Botswana: Dreaming on the Delta
One early October, we flew halfway around the world to see just about everything that Botswana’s Okavango Delta has to offer.
What we found were fancy coffee breaks, big termite mounds, small unicorns — and a whole new way of life on safari.
During our stay at & Beyond Africa’s Nxabega camp and private concession, we were introduced to the safari schedule and lifestyle. Sadly, we became almost absurdly accustomed to it. Since returning home, I’m sad to report, we haven’t once been introduced in great detail to exciting landscapes full of wild animals, or served tea and biscuits out in a pristine field.
On the other hand, I’ve consistently gone to the bathroom indoors.
But I digress.
At Nxabega, every morning at about 5:30am, we peeled ourselves out of bed in our tented cabin, dressed in beige layers, and ate as little as possible to prepare for the day’s near-endless feast. We’d head out into the chilly sunrise on a four-hour safari, our guide at the wheel and his apprentice/scout perched in a metal chair extending straight out from the truck’s front grill. From here, the scout can see tracks on the ground and other tell-tale signs of nearby wildlife.
At the halfway mark, we’d stop for what I came to call “Teddy Roosevelt’s mid-morning snack.” Pulling over just about anywhere, we’d shed our long sleeves in the growing heat and our guide would head to the back of the truck to fiddle with a leather-strapped trunk full of fabulousness. Within moments, he’d have assembled a cloth-covered table laid with coffee, tea, cookies and, for any tipplers along for the ride, a bottle of Amarula.
Now, if you feel it’s ridiculous to stand around outside in the African bush and sip a warm, French-pressed beverage from a stainless steel cup, all while keeping your eyes peeled for small, exotic birds, it’s fair to say this: A luxury safari isn’t for you. That, and it’s possible we have nothing to say to one another.
This break would be followed by two more hours of being driven around, visually gorging ourselves on the animal kingdom and taught fascinating things like “that’s the oldest tree on Earth,” “that bird is designed to attract bees,” and “an adult giraffe’s heart weighs sixty pounds.”
Then it would be back to the camp to shower, loll about and eat…again. During this slothful break in the action, we could generally find a little wi-fi on the public dining deck or outside the main office, allowing us to check in with suddenly bizarre constructs like “Twitter” and “the office.”
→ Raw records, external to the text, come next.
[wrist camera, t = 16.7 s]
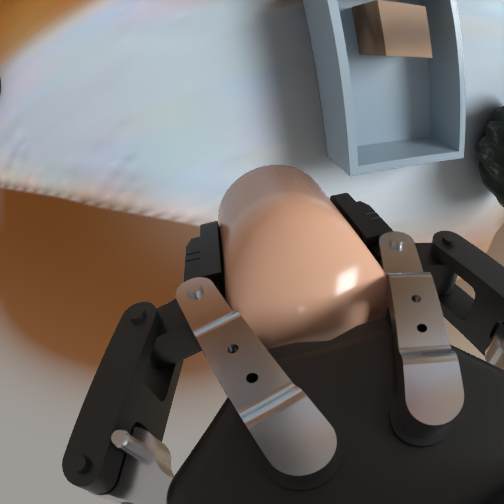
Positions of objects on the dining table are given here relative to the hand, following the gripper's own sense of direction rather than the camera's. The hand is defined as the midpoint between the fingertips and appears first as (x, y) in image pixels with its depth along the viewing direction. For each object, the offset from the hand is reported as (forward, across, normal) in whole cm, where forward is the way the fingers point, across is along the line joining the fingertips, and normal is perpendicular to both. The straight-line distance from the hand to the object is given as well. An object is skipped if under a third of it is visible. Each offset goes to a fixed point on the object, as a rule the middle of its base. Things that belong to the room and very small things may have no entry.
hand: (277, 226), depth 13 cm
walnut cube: (+17, -15, -9) cm, 24 cm away
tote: (+17, -15, -5) cm, 23 cm away
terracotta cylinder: (+1, 0, 0) cm, 1 cm away
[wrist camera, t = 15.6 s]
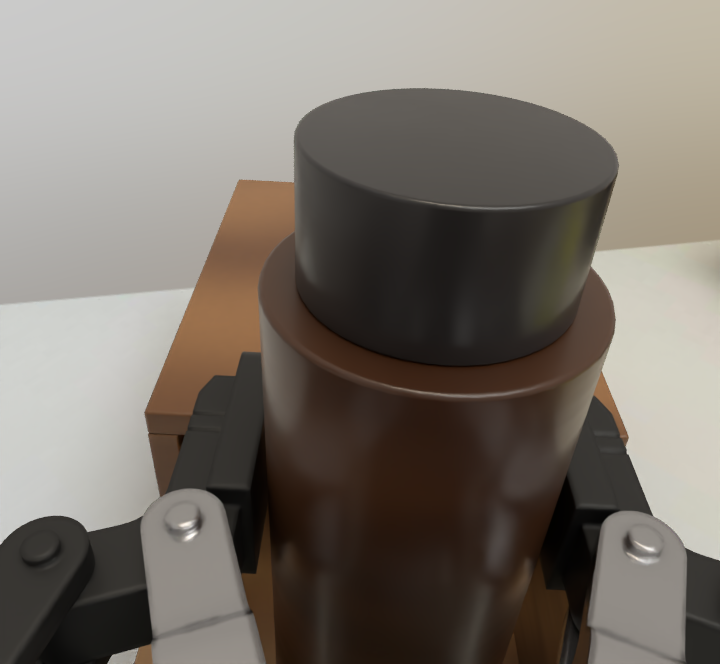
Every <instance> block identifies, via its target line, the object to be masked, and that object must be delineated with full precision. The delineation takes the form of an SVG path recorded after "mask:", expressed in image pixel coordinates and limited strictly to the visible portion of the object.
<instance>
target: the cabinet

By about 4pm, rested and ready, it would be time to head out for the night safari, which proved to be less than our favorite experience. Well, except for the cocktails-at-sunset version of the mid-morning snack. That we liked.
See, when darkness falls in the bush, it falls hard. Without night-vision goggles or proper flash equipment that could potentially blind a hapless antelope, you’re pretty much scanning the pitch blackness with a red light that illuminates animal eyeballs. You go long periods without seeing much besides said glowy eyeballs. Occasionally, something small and terrified will run by or in front of your safari vehicle, making you (read: us) feel bad about causing something small to feel terrified.
However, this is how we came across one of the most spectacular sightings of our trip. On our very first night in Botswana, a honey badger broke out of the bush, fast-waddling his black-and-white way ahead of our truck’s headlights before zagging off again. A few days later, when we recounted this seemingly innocuous tale to a pair of 50-something South Africans who’d been on countless safaris, they stared at us like we were circus freaks. According to them, spying a honey badger in the Southern African wild is not unlike seeing a unicorn. That is, a small, furry and hornless unicorn who can burrow his way to China and rip your face off with his sharp and tiny teeth.
The most significant drawback of a night safari? My bladder. During the day, it’s one thing to ask your safari guide to stop in a clearing and check for wild critters behind a great big termite mound or sausage tree. At night, when you have to go, no one’s getting out to help you. You’re on your own…behind the truck.
Did I mention the pitch blackness? Well, much like blindness, it heightens your other senses. It also seals your entire being like Fort Knox. You have to go, but you suddenly can’t go. There could be hungry lions just over there. Or there. And there you are, bare-tushed and vulnerable, keeping a group of strangers waiting while you curse your last beverage and struggle with your own imagination.
This is not one of those moments that ends up in the brochure. But now that I think about it, it is pretty funny.
During the daytime safaris, we actually came to love dressing in bottoms that started as pants and became shorts. We appreciated watching the light change from bitter orange to peach to pale blue. We never tired of wondering: what’s that off in the distance/up in that tree/behind that mound/just up ahead?
We soon came to trust, and for good reason, that it would just about always be something amazing.